Another Tool for Your Business

203(k) loans can help you close -- and save -- more deals

Many mortgage brokers are reluctant to originate 203(k) loans, if only because of the loan’s construction component. Some brokers hear the word “construction” and immediately think of architects, contractors, unions, construction delays and zoning violations — associations that may make 203(k) loans seem unappealing.

The truth, however, is this: 203(k) loans aren’t difficult. Simply put, they’re just another Federal Housing Administration (FHA) mortgage, only with an added construction component. Some brokers may believe that 203(k) loans are merely one type of construction loan, but in reality a broker doesn’t need experience originating construction loans in order to originate a 203(k).

Brokers who know how to qualify their clients for FHA mortgages can just as easily qualify their borrowers for 203(k) loans. The formula for processing a 203(k) is simple enough: Add the purchase price and the construction cost — i.e., a contractor’s estimate — and then add an additional 10 percent to 15 percent as a contingency reserve, just in case the contractor finds something not included in the initial estimate. After that, subtract 3.5 percent for the downpayment and add 1 percent for upfront mortgage insurance. That’s all it takes to qualify your borrower.

The only additional component that’s needed is a U.S. Housing and Urban Development (HUD) consultant. Even this, however, is easy to arrange; you can find HUD consultants through the organization’s website (sctsm.in/HUDconsultant). This consultant will help to verify the contractor’s estimates and verify what exactly the contractor will do during the construction process. By this point in the 203(k) process, however, the deal’s broker will have already received payment.

Almost all the work on a 203(k) is done upfront. Once the contractor and HUD consultant are in agreement, the construction aspect of the deal is nearly done. After that, the deal is more or less another FHA loan. Brokers don’t even have to worry about the period following the construction, as a 203(k) loan closes just like any other.

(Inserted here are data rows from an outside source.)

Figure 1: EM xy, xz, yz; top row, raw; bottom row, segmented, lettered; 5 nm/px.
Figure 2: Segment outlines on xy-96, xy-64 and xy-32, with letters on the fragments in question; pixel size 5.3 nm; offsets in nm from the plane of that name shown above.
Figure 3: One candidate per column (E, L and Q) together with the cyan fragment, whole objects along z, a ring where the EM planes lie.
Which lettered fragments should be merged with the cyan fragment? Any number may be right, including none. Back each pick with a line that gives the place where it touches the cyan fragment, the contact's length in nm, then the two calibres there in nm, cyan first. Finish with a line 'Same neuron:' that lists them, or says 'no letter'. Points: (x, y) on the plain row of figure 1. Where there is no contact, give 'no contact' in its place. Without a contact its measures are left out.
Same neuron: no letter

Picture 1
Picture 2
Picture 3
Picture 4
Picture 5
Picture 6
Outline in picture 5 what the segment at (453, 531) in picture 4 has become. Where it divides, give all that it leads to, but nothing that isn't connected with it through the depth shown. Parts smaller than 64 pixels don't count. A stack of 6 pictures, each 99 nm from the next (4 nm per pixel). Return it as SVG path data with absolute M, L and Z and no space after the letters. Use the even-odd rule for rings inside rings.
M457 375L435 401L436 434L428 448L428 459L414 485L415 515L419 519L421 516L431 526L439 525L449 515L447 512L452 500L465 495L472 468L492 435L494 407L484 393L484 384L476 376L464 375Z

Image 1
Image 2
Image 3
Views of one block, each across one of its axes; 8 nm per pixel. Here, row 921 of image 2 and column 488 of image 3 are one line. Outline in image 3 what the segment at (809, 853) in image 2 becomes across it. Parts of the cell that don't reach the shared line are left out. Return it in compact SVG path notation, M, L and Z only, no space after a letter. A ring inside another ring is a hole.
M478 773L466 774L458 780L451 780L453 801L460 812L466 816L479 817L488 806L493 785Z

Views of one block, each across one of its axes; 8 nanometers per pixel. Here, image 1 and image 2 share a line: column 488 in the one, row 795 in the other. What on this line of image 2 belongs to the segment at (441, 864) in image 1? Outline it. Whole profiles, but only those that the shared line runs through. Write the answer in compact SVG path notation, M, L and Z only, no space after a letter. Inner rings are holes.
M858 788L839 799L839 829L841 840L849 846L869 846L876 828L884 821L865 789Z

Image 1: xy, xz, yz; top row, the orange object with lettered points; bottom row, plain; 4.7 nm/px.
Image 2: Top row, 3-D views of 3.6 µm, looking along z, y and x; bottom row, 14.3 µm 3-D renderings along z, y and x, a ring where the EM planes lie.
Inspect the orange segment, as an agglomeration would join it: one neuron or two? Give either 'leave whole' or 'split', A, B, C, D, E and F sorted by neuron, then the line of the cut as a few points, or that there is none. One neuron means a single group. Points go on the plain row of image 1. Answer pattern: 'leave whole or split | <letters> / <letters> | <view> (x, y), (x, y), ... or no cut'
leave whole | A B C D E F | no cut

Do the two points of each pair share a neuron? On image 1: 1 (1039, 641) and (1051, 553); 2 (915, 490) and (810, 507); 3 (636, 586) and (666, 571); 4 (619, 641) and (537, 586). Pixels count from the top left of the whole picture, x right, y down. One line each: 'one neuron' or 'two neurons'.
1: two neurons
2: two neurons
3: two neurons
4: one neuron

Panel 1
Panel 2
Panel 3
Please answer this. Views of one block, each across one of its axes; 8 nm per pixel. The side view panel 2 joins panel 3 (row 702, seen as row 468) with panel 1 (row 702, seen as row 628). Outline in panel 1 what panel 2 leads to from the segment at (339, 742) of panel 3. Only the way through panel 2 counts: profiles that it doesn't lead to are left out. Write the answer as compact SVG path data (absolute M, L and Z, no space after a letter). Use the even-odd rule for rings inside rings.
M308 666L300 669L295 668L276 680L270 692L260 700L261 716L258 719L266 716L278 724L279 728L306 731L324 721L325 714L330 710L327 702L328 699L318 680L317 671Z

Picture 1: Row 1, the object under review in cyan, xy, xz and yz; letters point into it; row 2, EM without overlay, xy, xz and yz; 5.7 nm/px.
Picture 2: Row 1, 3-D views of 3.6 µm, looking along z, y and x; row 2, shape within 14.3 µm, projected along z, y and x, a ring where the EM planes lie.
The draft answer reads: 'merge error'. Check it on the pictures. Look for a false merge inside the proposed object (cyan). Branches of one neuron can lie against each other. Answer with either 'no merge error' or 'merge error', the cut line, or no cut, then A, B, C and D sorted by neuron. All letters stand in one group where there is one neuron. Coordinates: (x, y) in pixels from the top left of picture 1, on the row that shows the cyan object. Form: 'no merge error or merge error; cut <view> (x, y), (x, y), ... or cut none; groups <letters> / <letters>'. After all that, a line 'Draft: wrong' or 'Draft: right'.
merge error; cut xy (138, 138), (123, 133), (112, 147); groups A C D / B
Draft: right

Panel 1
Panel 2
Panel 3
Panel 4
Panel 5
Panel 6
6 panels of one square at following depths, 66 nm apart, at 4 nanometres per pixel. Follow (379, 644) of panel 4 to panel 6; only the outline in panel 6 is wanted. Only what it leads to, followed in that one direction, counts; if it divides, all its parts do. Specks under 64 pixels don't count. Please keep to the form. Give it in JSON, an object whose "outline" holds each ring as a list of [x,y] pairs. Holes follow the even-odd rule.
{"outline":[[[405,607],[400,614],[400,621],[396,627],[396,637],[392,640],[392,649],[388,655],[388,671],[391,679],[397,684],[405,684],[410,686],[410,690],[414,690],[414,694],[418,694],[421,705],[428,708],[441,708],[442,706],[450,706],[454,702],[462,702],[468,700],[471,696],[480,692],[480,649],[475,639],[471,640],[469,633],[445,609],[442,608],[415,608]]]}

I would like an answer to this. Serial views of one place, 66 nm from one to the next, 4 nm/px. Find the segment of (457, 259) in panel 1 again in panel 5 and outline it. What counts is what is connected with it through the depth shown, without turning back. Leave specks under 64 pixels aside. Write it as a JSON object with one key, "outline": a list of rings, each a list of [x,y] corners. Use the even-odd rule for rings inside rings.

Of course, 203(k) loans are primarily for rehabilitating properties, but they’re by no means solely for that purpose. Suppose, for instance, that one of your Realtor partners has a seller who is not willing to repair the home’s deteriorated roof. Your buyer would have to purchase the property with that unrepaired roof — and, in many cases, that client would have to get financing for the repairs, as well. A 203(k) loan can help provide this kind of deal from slipping away.

Consider how many deals you might have lost because of stubborn sellers or because a property couldn’t pass its inspection. With a 203(k) loan, many of those deals could have been brought back to life. Brokers who aren’t already utilizing this loan program should certainly consider adding it to their business. With so many other programs disappearing in recent years, the 203(k) program is more important than ever.